İç Göçün Nedenleri ve Sonuçları

Yaklaşık 60 yıldır süren iç göçler günümüzde de yoğun şekilde artarak devam etmektedir. Cumhuriyetimizin kuruluş yıllarında toplam nüfusun dörtte üçü köylerde yaşıyorken günümüzde bu oran tersine dönmüş durumdadır.
1- Türkiye’de iç göçlerin nedenleri!
a- Kırsal alanlardaki hızlı nüfus artışı. 

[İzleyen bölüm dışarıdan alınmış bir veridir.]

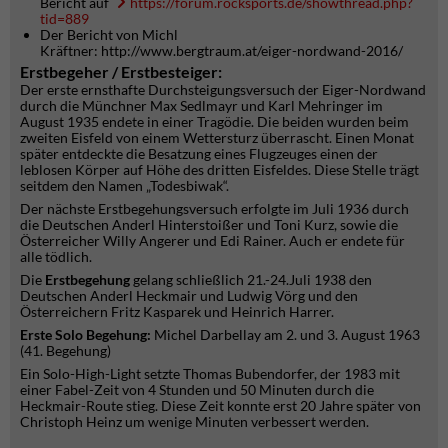
Bericht auf
https://forum.rocksports.de/showthread.php?
tid=889
Der Bericht von Michl
Kräftner: http://www.bergtraum.at/eiger-nordwand-2016/
Erstbegeher / Erstbesteiger:
Der erste ernsthafte Durchsteigungsversuch der Eiger-Nordwand
durch die Münchner Max Sedlmayr und Karl Mehringer im
August 1935 endete in einer Tragödie. Die beiden wurden beim
zweiten Eisfeld von einem Wettersturz überrascht. Einen Monat
später entdeckte die Besatzung eines Flugzeuges einen der
leblosen Körper auf Höhe des dritten Eisfeldes. Diese Stelle trägt
seitdem den Namen „Todesbiwak“.
Der nächste Erstbegehungsversuch erfolgte im Juli 1936 durch
die Deutschen Anderl Hinterstoißer und Toni Kurz, sowie die
Österreicher Willy Angerer und Edi Rainer. Auch er endete für
alle tödlich.
Die
Erstbegehung
gelang schließlich 21.-24.Juli 1938 den
Deutschen Anderl Heckmair und Ludwig Vörg und den
Österreichern Fritz Kasparek und Heinrich Harrer.
Erste Solo Begehung:
Michel Darbellay am 2. und 3. August 1963
(41. Begehung)
Ein Solo-High-Light setzte Thomas Bubendorfer, der 1983 mit
einer Fabel-Zeit von 4 Stunden und 50 Minuten durch die
Heckmair-Route stieg. Diese Zeit konnte erst 20 Jahre später von
Christoph Heinz um wenige Minuten verbessert werden.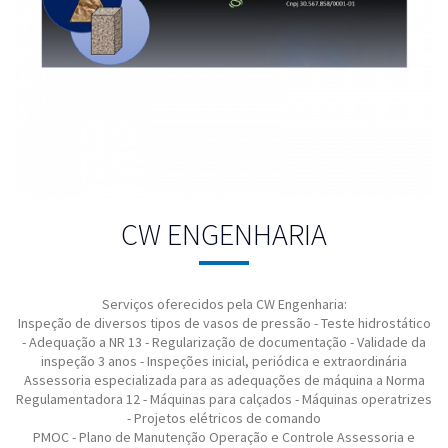
CW ENGENHARIA
Serviços oferecidos pela CW Engenharia:
Inspeção de diversos tipos de vasos de pressão - Teste hidrostático
- Adequação a NR 13 - Regularização de documentação - Validade da
inspeção 3 anos - Inspeções inicial, periódica e extraordinária
Assessoria especializada para as adequações de máquina a Norma
Regulamentadora 12 - Máquinas para calçados - Máquinas operatrizes
- Projetos elétricos de comando
PMOC - Plano de Manutenção Operação e Controle Assessoria e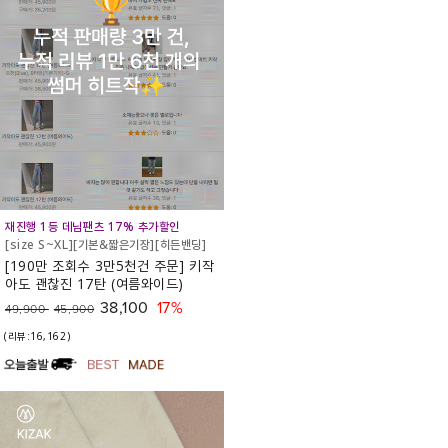
재진행 1등 데님팬츠 17% 추가할인
[size S~XL][기본&짧은기장][히든밴딩]
[190만 조회수 3만5천건 주문] 키작
아도 괜찮진 17탄 (여름와이드)
38,100
17%
49,900
45,900
(리뷰:16,162)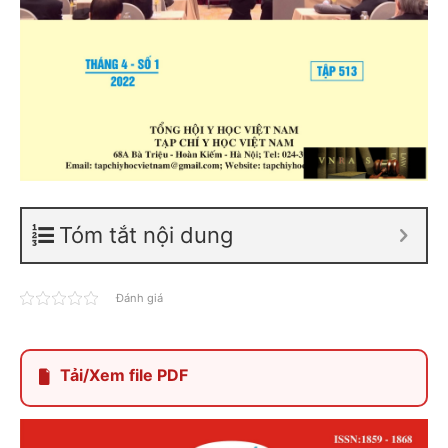
Tóm tắt nội dung
Đánh giá
Tải/Xem file PDF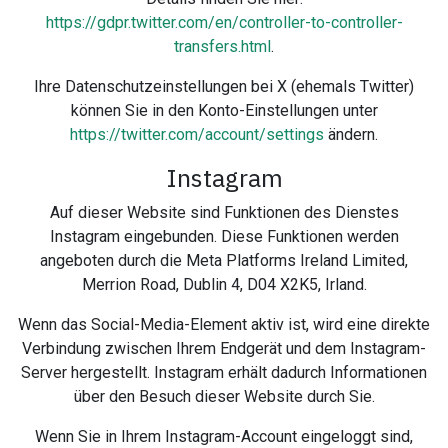
https://gdpr.twitter.com/en/controller-to-controller-
transfers.html
.
Ihre Datenschutzeinstellungen bei X (ehemals Twitter)
können Sie in den Konto-Einstellungen unter
https://twitter.com/account/settings
ändern.
Instagram
Auf dieser Website sind Funktionen des Dienstes
Instagram eingebunden. Diese Funktionen werden
angeboten durch die Meta Platforms Ireland Limited,
Merrion Road, Dublin 4, D04 X2K5, Irland.
Wenn das Social-Media-Element aktiv ist, wird eine direkte
Verbindung zwischen Ihrem Endgerät und dem Instagram-
Server hergestellt. Instagram erhält dadurch Informationen
über den Besuch dieser Website durch Sie.
Wenn Sie in Ihrem Instagram-Account eingeloggt sind,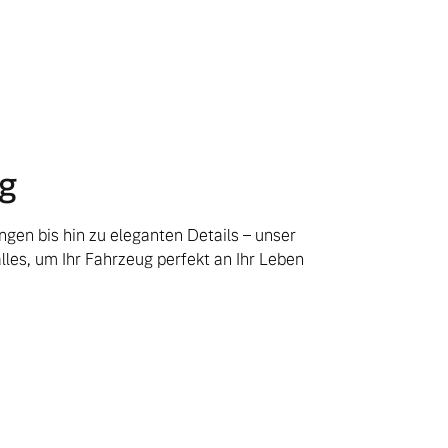
g
gen bis hin zu eleganten Details – unser
alles, um Ihr Fahrzeug perfekt an Ihr Leben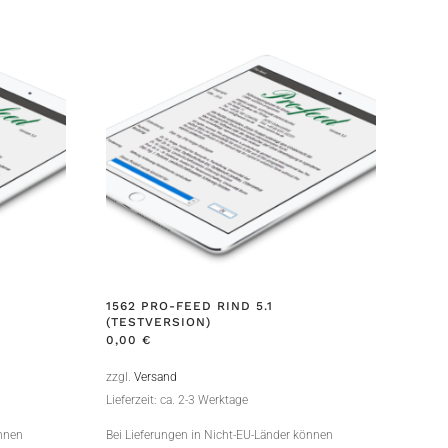
1562 PRO-FEED RIND 5.1
(TESTVERSION)
0,00
€
zzgl.
Versand
Lieferzeit: ca. 2-3 Werktage
önnen
Bei Lieferungen in Nicht-EU-Länder können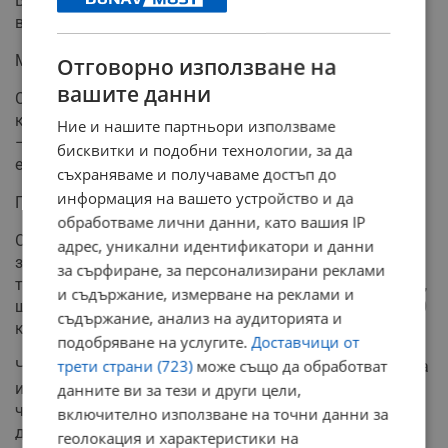
Всъщност, на нея й е по-лесно да върти Ножа, както
винаги.
Между другото, пак се движат със закъснение.
Отговорно използване на
вашите данни
Стопаните, в поразената от Чумата зона, започват да
колят добитъка, който предстои да бъде евтаназиран
Ние и нашите партньори използваме
– и да складират месото във фризери. А безопасно ли
бисквитки и подобни технологии, за да
е то? Кой да ти каже.
съхраняваме и получаваме достъп до
информация на вашето устройство и да
Пак се изплюват прибързани недомислици.
обработваме лични данни, като вашия IP
От Би Ти Ви съобщиха, че според министъра на
адрес, уникални идентификатори и данни
земеделието, оградата по румънската граница, която
за сърфиране, за персонализирани реклами
трябва да спира заразените с африканска чума свине,
и съдържание, измерване на реклами и
ще струва около 80 хиляди лева – и това за около 130
съдържание, анализ на аудиторията и
километра!
подобряване на услугите.
Доставчици от
трети страни (723)
може също да обработват
Четири реда бодлива тел – да бяхте направили такава
и срещу бежанците - условна, предупредителна, знак,
данните ви за тези и други цели,
че прекрачиш ли я, нарушаваш законите на една
включително използване на точни данни за
държава.
геолокация и характеристики на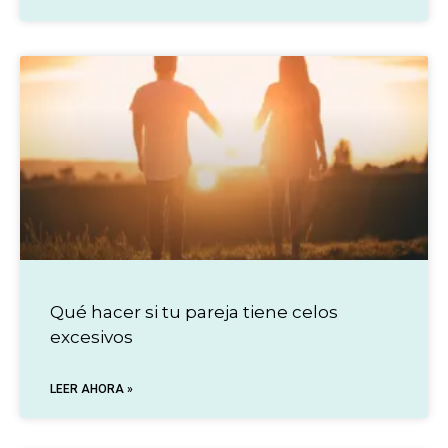
Qué hacer si tu pareja tiene celos
excesivos
LEER AHORA »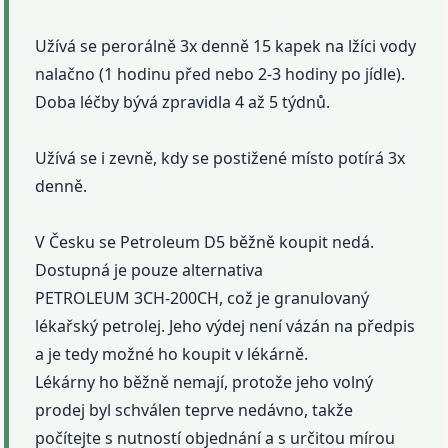
Užívá se perorálně 3x denně 15 kapek na lžíci vody
nalačno (1 hodinu před nebo 2-3 hodiny po jídle).
Doba léčby bývá zpravidla 4 až 5 týdnů.
Užívá se i zevně, kdy se postižené místo potírá 3x
denně.
V Česku se Petroleum D5 běžně koupit nedá.
Dostupná je pouze alternativa
PETROLEUM 3CH-200CH, což je granulovaný
lékařský petrolej. Jeho výdej není vázán na předpis
a je tedy možné ho koupit v lékárně.
Lékárny ho běžně nemají, protože jeho volný
prodej byl schválen teprve nedávno, takže
počítejte s nutností objednání a s určitou mírou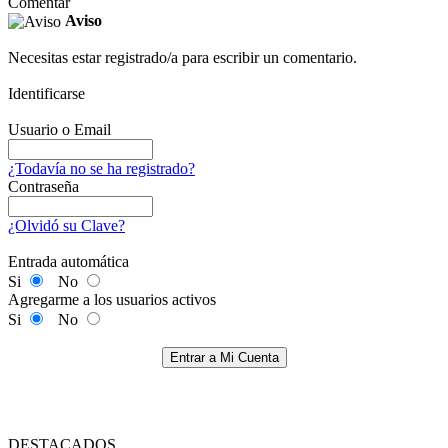
Comentar
Aviso
Necesitas estar registrado/a para escribir un comentario.
Identificarse
Usuario o Email
¿Todavía no se ha registrado?
Contraseña
¿Olvidó su Clave?
Entrada automática
Si
No
Agregarme a los usuarios activos
Si
No
Entrar a Mi Cuenta
DESTACADOS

Miras yoluyla tarım alanlarının daralması, topraksız köylü oranının fazlalığı. 
b- Tarım alanlarının ve sulama imkânlarının yetersizliği. 
c- İklim ve yer şekillerinin olumsuz etkileri ile doğal afetler, deprem, sel, kuraklık ve erozyonlar.
ç- Tarımda makineleşmenin artması ve buna bağlı olarak tarımsal işgücüne ihtiyacın azalması. 
d- Ekonomik istikrarsızlık ve sosyal problemler. 
e- Terör ve töre baskısı.
f- Kırsal alanlarda Eğitim ve sağlık hizmetlerinin yetersizliği. 
g- Kentlerde istihdam ve iş olanaklarının fazlalığı. 
ğ- Kentlerde eğitim ve sağlık gibi kamu hizmetlerinin yaygınlığı.
h- Akraba ve tanıdıkların daha önce göç etmiş olmasının teşviki.
ı- Ulaşım ve iletişim alanlarındaki gelişmeler.
i- Yüksek gelir beklentisiyle daha iyi sosyoekonomik düzeye yükselme arzusu. 
2- İç göçlerin sonuçları
a- Ülke genelinde nüfus dağılımı dengesizleşir, kent nüfuslarında aşırı artışlar görülür.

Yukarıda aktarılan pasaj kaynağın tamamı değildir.